Task item: Summarize the text on idempotency in two sentences.
BEGIN Text under study
Idempotency & Distributed Patterns
Idempotency keys, sagas, the outbox pattern — making distributed work safe in the face of retries and partial failures.
Why Idempotency is the Most Underrated Concept
In a distributed system, you cannot tell the difference between "the request failed" and "the request succeeded but I never got the response." A timeout, a dropped connection, a server that died after acting but before replying — these all look identical to the caller.
The caller's only safe option is to retry. Which means: every operation that crosses a network must be safe to call multiple times. Otherwise you'll double-charge customers, send duplicate emails, create duplicate orders, and end up with corrupted state.
An operation is idempotent if calling it N times produces the same result as calling it once. The first call does the work; subsequent calls are no-ops.
GET, PUT, DELETE in HTTP are idempotent by design. POST is not. That's why POST is the dangerous verb — and why protecting POST endpoints with idempotency is one of the most important production techniques you'll learn.
Idempotency Keys — The Pattern Stripe Made Famous
For non-idempotent operations (especially payments), the standard pattern is the idempotency key.
END Text under study
BEGIN Data under study
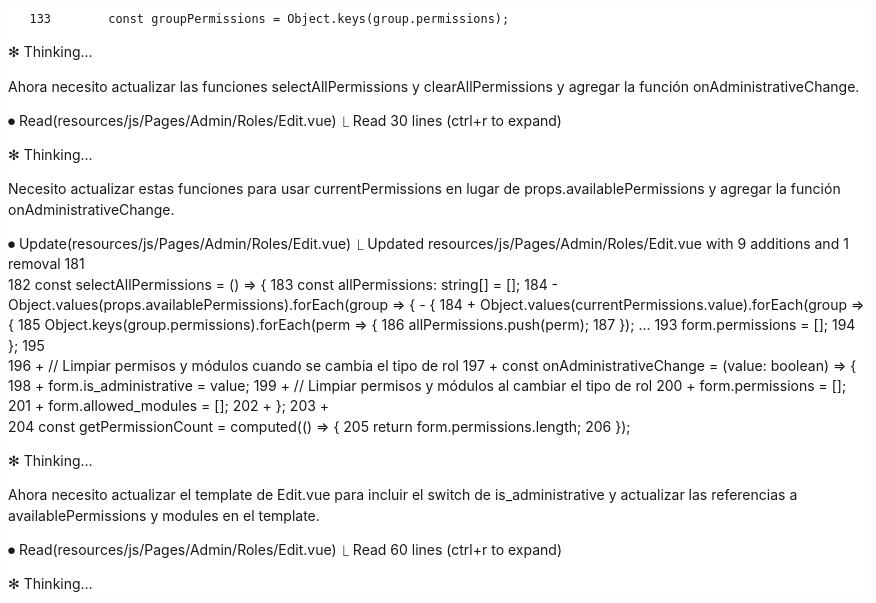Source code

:        133        const groupPermissions = Object.keys(group.permissions);

✻ Thinking…

  Ahora necesito actualizar las funciones selectAllPermissions y 
  clearAllPermissions y agregar la función onAdministrativeChange.

⏺ Read(resources/js/Pages/Admin/Roles/Edit.vue)
  ⎿  Read 30 lines (ctrl+r to expand)

✻ Thinking…

  Necesito actualizar estas funciones para usar currentPermissions en lugar
   de props.availablePermissions y agregar la función 
  onAdministrativeChange.

⏺ Update(resources/js/Pages/Admin/Roles/Edit.vue)
  ⎿  Updated resources/js/Pages/Admin/Roles/Edit.vue with 9 additions and 1
     removal
       181    
       182    const selectAllPermissions = () => {
       183        const allPermissions: string[] = [];
       184 -      Object.values(props.availablePermissions).forEach(group 
     => {
           -  {
       184 +      Object.values(currentPermissions.value).forEach(group => 
     {
       185            Object.keys(group.permissions).forEach(perm => {
       186                allPermissions.push(perm);
       187            });
     ...
       193        form.permissions = [];
       194    };
       195    
       196 +  // Limpiar permisos y módulos cuando se cambia el tipo de rol
       197 +  const onAdministrativeChange = (value: boolean) => {
       198 +      form.is_administrative = value;
       199 +      // Limpiar permisos y módulos al cambiar el tipo de rol
       200 +      form.permissions = [];
       201 +      form.allowed_modules = [];
       202 +  };
       203 +  
       204    const getPermissionCount = computed(() => {
       205        return form.permissions.length;
       206    });

✻ Thinking…

  Ahora necesito actualizar el template de Edit.vue para incluir el switch 
  de is_administrative y actualizar las referencias a availablePermissions 
  y modules en el template.

⏺ Read(resources/js/Pages/Admin/Roles/Edit.vue)
  ⎿  Read 60 lines (ctrl+r to expand)

✻ Thinking…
END Data under study
Response: In a distributed system, a caller cannot tell a failed request from one that succeeded without a response, so its only safe option is to retry, and every operation that crosses a network must therefore be safe to call multiple times. An operation is idempotent if calling it N times gives the same result as calling it once; GET, PUT and DELETE are idempotent by design while POST is not, and the standard pattern for non-idempotent operations such as payments is the idempotency key.